中外日報 「悠ゆう楽々」
中外日報社が発行している中外プラスA「悠ゆう楽々」という新聞に、平成28年2月12日付けで本覚寺を会場として行われている「松戸市囲碁愛好会」の活動が記事として取り上げられました。
以下にその新聞記事を掲載いたします。
勝負にこだわらず交流楽しむ
客殿にパチリパチリと碁石の音が響く。毎月5の倍数の日(5,10、15、20、25、30日)の6回、近隣の囲碁ファンが日蓮宗本覚寺(千葉県松戸市)に集まって和やかに盤と向き合う。

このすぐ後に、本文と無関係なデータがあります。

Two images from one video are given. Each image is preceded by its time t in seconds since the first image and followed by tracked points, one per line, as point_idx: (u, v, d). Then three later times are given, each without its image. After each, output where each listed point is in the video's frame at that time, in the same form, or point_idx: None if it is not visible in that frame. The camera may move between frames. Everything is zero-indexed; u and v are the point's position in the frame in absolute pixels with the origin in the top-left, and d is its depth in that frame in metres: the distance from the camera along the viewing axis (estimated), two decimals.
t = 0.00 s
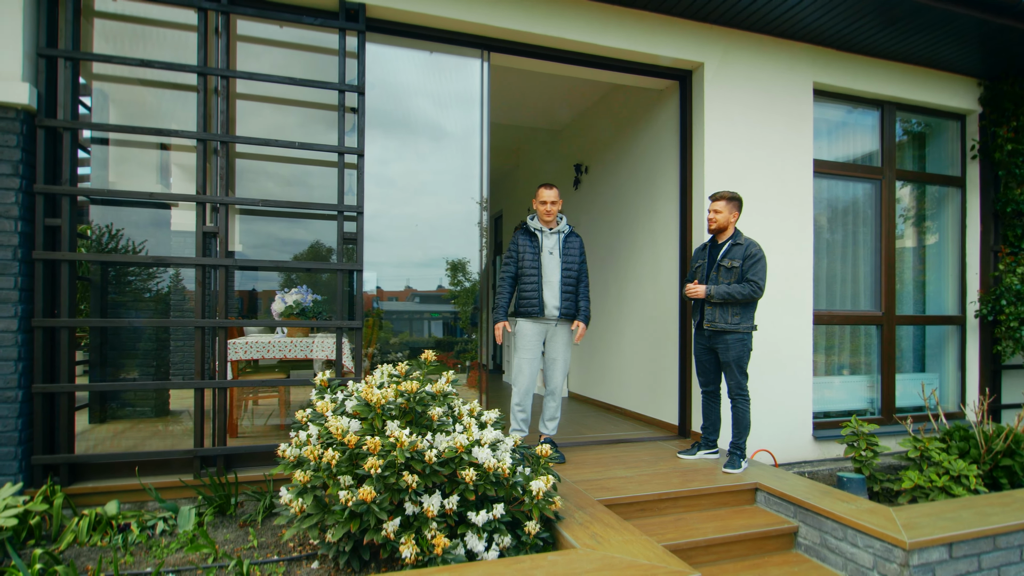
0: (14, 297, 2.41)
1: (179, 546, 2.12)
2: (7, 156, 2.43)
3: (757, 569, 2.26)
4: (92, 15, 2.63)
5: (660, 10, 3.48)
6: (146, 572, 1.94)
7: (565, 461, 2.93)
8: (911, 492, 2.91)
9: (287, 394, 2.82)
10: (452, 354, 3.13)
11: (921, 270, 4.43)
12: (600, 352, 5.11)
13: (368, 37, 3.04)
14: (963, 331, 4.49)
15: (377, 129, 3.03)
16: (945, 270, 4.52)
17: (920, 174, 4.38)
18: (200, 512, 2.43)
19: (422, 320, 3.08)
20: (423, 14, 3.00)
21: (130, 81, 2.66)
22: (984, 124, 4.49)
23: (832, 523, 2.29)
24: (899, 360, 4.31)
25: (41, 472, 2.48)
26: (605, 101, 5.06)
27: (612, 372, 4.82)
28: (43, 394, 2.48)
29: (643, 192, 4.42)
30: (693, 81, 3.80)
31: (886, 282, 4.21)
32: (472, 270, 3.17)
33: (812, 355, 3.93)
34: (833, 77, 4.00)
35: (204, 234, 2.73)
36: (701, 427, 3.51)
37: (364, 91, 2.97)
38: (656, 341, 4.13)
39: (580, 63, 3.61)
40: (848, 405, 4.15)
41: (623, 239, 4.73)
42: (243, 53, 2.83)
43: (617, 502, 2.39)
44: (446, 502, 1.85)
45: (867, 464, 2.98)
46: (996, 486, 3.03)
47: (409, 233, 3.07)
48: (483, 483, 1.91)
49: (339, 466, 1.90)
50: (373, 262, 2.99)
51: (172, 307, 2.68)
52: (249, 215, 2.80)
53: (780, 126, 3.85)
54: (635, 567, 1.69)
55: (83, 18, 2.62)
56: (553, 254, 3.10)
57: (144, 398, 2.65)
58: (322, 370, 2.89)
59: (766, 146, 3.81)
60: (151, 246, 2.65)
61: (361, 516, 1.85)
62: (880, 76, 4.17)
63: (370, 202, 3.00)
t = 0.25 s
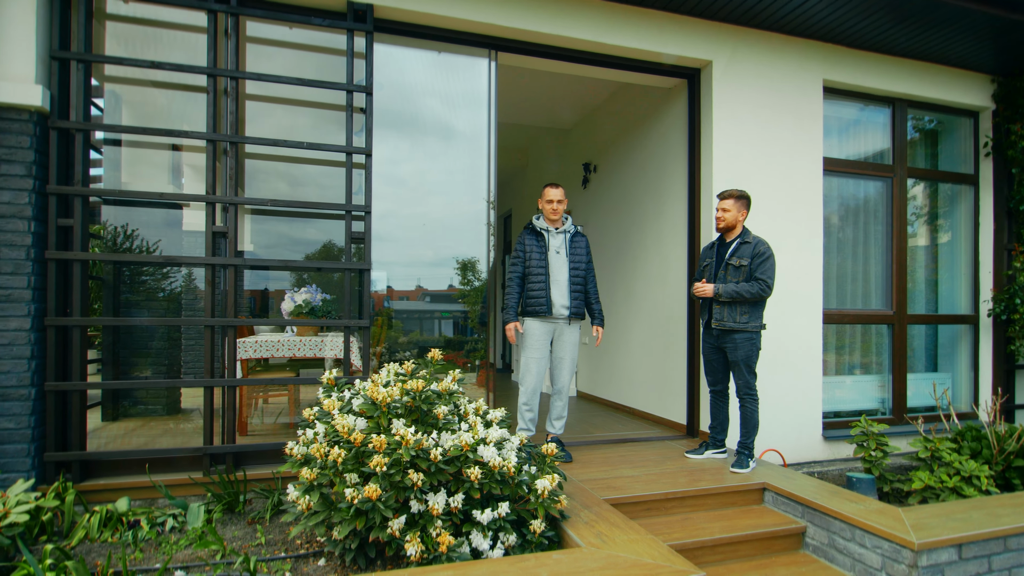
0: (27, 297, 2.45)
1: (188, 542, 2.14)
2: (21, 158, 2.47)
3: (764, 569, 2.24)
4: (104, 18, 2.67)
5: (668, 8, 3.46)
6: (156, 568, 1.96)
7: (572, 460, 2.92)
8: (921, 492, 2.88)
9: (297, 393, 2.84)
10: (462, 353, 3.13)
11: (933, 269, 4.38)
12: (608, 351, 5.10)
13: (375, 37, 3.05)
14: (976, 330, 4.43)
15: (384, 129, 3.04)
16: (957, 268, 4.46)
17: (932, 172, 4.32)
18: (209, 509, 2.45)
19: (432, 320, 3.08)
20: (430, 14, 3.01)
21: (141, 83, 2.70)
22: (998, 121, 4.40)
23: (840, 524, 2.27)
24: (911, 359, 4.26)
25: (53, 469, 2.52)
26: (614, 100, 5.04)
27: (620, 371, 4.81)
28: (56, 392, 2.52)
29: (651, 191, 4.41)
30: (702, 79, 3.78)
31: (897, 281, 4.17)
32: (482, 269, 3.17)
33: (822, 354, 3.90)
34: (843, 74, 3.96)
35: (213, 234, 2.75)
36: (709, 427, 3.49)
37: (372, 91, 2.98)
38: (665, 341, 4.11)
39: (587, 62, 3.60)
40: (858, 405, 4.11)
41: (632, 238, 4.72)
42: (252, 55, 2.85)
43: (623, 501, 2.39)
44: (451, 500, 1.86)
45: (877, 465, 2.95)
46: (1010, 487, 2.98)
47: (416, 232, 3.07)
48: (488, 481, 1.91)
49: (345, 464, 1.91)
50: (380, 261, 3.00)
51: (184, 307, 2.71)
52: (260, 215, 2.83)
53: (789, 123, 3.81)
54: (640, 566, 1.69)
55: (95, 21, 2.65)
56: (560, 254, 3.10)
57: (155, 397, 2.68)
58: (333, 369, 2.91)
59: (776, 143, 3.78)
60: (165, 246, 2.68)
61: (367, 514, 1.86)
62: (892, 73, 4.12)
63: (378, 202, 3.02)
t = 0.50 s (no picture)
0: (37, 296, 2.47)
1: (196, 540, 2.15)
2: (31, 158, 2.49)
3: (771, 569, 2.23)
4: (113, 19, 2.69)
5: (675, 6, 3.45)
6: (163, 565, 1.97)
7: (578, 460, 2.92)
8: (930, 493, 2.85)
9: (304, 392, 2.85)
10: (470, 353, 3.13)
11: (943, 267, 4.33)
12: (615, 351, 5.08)
13: (382, 37, 3.06)
14: (987, 330, 4.38)
15: (391, 129, 3.05)
16: (968, 267, 4.41)
17: (943, 170, 4.28)
18: (217, 506, 2.47)
19: (440, 319, 3.09)
20: (437, 14, 3.01)
21: (150, 84, 2.72)
22: (1009, 119, 4.36)
23: (847, 524, 2.25)
24: (921, 359, 4.22)
25: (63, 467, 2.54)
26: (621, 98, 5.03)
27: (627, 371, 4.79)
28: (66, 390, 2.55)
29: (659, 190, 4.39)
30: (709, 77, 3.76)
31: (907, 280, 4.13)
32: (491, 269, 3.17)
33: (831, 354, 3.86)
34: (852, 72, 3.93)
35: (222, 233, 2.77)
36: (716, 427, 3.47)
37: (378, 91, 2.99)
38: (672, 340, 4.10)
39: (593, 60, 3.59)
40: (868, 405, 4.07)
41: (639, 238, 4.70)
42: (260, 55, 2.87)
43: (629, 500, 2.38)
44: (456, 499, 1.86)
45: (886, 465, 2.92)
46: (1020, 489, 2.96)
47: (423, 232, 3.08)
48: (494, 480, 1.91)
49: (351, 462, 1.92)
50: (386, 260, 3.01)
51: (193, 306, 2.73)
52: (268, 215, 2.84)
53: (797, 122, 3.79)
54: (644, 566, 1.68)
55: (105, 22, 2.68)
56: (567, 253, 3.10)
57: (165, 395, 2.70)
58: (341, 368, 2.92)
59: (784, 142, 3.75)
60: (175, 246, 2.71)
61: (372, 512, 1.87)
62: (902, 70, 4.08)
63: (384, 201, 3.02)
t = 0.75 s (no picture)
0: (47, 296, 2.50)
1: (202, 538, 2.17)
2: (41, 159, 2.51)
3: (777, 570, 2.22)
4: (122, 21, 2.71)
5: (681, 4, 3.43)
6: (170, 563, 1.99)
7: (583, 459, 2.91)
8: (939, 494, 2.83)
9: (311, 391, 2.86)
10: (477, 352, 3.13)
11: (953, 267, 4.29)
12: (622, 350, 5.07)
13: (388, 38, 3.07)
14: (998, 330, 4.33)
15: (397, 129, 3.05)
16: (979, 267, 4.36)
17: (953, 169, 4.24)
18: (223, 505, 2.48)
19: (447, 319, 3.09)
20: (443, 13, 3.01)
21: (158, 85, 2.74)
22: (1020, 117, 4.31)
23: (854, 525, 2.23)
24: (930, 360, 4.19)
25: (72, 465, 2.57)
26: (627, 97, 5.01)
27: (634, 371, 4.78)
28: (75, 389, 2.57)
29: (665, 189, 4.38)
30: (716, 76, 3.74)
31: (916, 280, 4.09)
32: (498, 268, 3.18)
33: (839, 354, 3.84)
34: (860, 70, 3.90)
35: (229, 233, 2.79)
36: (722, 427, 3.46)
37: (384, 91, 3.00)
38: (678, 340, 4.09)
39: (599, 59, 3.58)
40: (876, 405, 4.04)
41: (645, 237, 4.69)
42: (266, 56, 2.88)
43: (635, 500, 2.37)
44: (460, 498, 1.86)
45: (894, 466, 2.90)
46: None
47: (428, 231, 3.08)
48: (498, 480, 1.91)
49: (356, 461, 1.92)
50: (392, 260, 3.01)
51: (201, 306, 2.75)
52: (276, 215, 2.85)
53: (805, 120, 3.76)
54: (649, 566, 1.68)
55: (113, 24, 2.70)
56: (573, 252, 3.09)
57: (173, 394, 2.72)
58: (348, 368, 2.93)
59: (791, 140, 3.73)
60: (183, 245, 2.73)
61: (377, 511, 1.87)
62: (911, 68, 4.04)
63: (390, 201, 3.03)
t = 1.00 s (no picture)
0: (57, 296, 2.52)
1: (209, 537, 2.18)
2: (51, 161, 2.54)
3: (784, 572, 2.20)
4: (131, 23, 2.73)
5: (687, 4, 3.42)
6: (177, 561, 2.00)
7: (589, 460, 2.91)
8: (948, 496, 2.80)
9: (317, 391, 2.87)
10: (483, 352, 3.13)
11: (963, 266, 4.25)
12: (628, 350, 5.06)
13: (394, 39, 3.08)
14: (1009, 330, 4.29)
15: (403, 130, 3.06)
16: (989, 266, 4.32)
17: (962, 168, 4.20)
18: (230, 504, 2.50)
19: (454, 319, 3.10)
20: (448, 14, 3.02)
21: (166, 86, 2.76)
22: None
23: (861, 527, 2.22)
24: (940, 360, 4.15)
25: (81, 464, 2.59)
26: (634, 97, 5.00)
27: (640, 371, 4.77)
28: (84, 388, 2.59)
29: (671, 189, 4.36)
30: (722, 75, 3.73)
31: (925, 280, 4.05)
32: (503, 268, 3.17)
33: (847, 354, 3.81)
34: (868, 68, 3.87)
35: (236, 234, 2.80)
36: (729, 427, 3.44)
37: (390, 92, 3.01)
38: (684, 340, 4.07)
39: (605, 59, 3.58)
40: (885, 406, 4.00)
41: (651, 237, 4.67)
42: (273, 57, 2.89)
43: (640, 501, 2.36)
44: (465, 498, 1.86)
45: (902, 468, 2.88)
46: None
47: (434, 232, 3.08)
48: (503, 480, 1.91)
49: (361, 460, 1.93)
50: (398, 260, 3.02)
51: (209, 306, 2.77)
52: (283, 215, 2.87)
53: (812, 119, 3.74)
54: (654, 567, 1.67)
55: (123, 27, 2.72)
56: (577, 252, 3.08)
57: (181, 394, 2.74)
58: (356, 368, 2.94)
59: (798, 140, 3.70)
60: (191, 246, 2.75)
61: (382, 511, 1.88)
62: (920, 66, 4.01)
63: (396, 201, 3.04)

加藤雅章住職(71)が囲碁好きなことが縁となり、2002年に設立。松戸市文化祭で囲碁大会を催したり、プロ棋士を招いて子ども囲碁教室を開くなど、地域での囲碁普及にも貢献する。05年には日本棋院の北松戸本覚寺囲碁愛好会支部として登録。全国に数ある支部の中でも寺院に置かれる珍しい存在だ。
約50人の会員には檀家もいるが、そうでない人が多い。毎回20人ほどが顔を出す。まず囲碁雑誌をテキストに勉強会を開き、その後4,5局手合わせする。基本方針は「勝負にこだわらない」。会長の三枝雅信さん(78)は「勝ちたいとは思うが、勝ち負けばかり考えていると関係がぎすぎすする。それで碁から離れていく人もいるから」と説明する。難局打開の手を見つけようと夢中で考えたり、思いがけない妙手に奥深さを感じることが喜びだ。
僧侶に囲碁の関係は深い。日蓮聖人と弟子・日朗の対局は日本最古の棋譜として知られ、初代家元の本因坊算砂は顕本法華宗の僧侶。顧問の加藤住職は「お寺はみんなのもの。お寺と関係の深い囲碁を機縁に、地域の人が集まる場になれば」と願う。
加藤住職が囲碁を始めたのは立正大に通う学生の時、肺結核で入院したことがきっかけだった。「寝ているベッドから見上げる天上が碁盤に見えた」というほどのめり込んだ。しかし今、詰め碁を解くことはあるが、誰かと対局することはない。「法務を務めながらふと、あの時こうしていれば、と頭に浮かぶことがある。それだけ勝負事には力があり、修行の妨げになる」と戒める。「理想は勝ち負けのない碁」。アマチュア最高位の8段の腕前だが、愛好会では見るだけに徹している。ネットでも対局できる時代だが、「人が集まるから楽しい。会話が弾み、心の触れ合いが生まれる」と微笑む。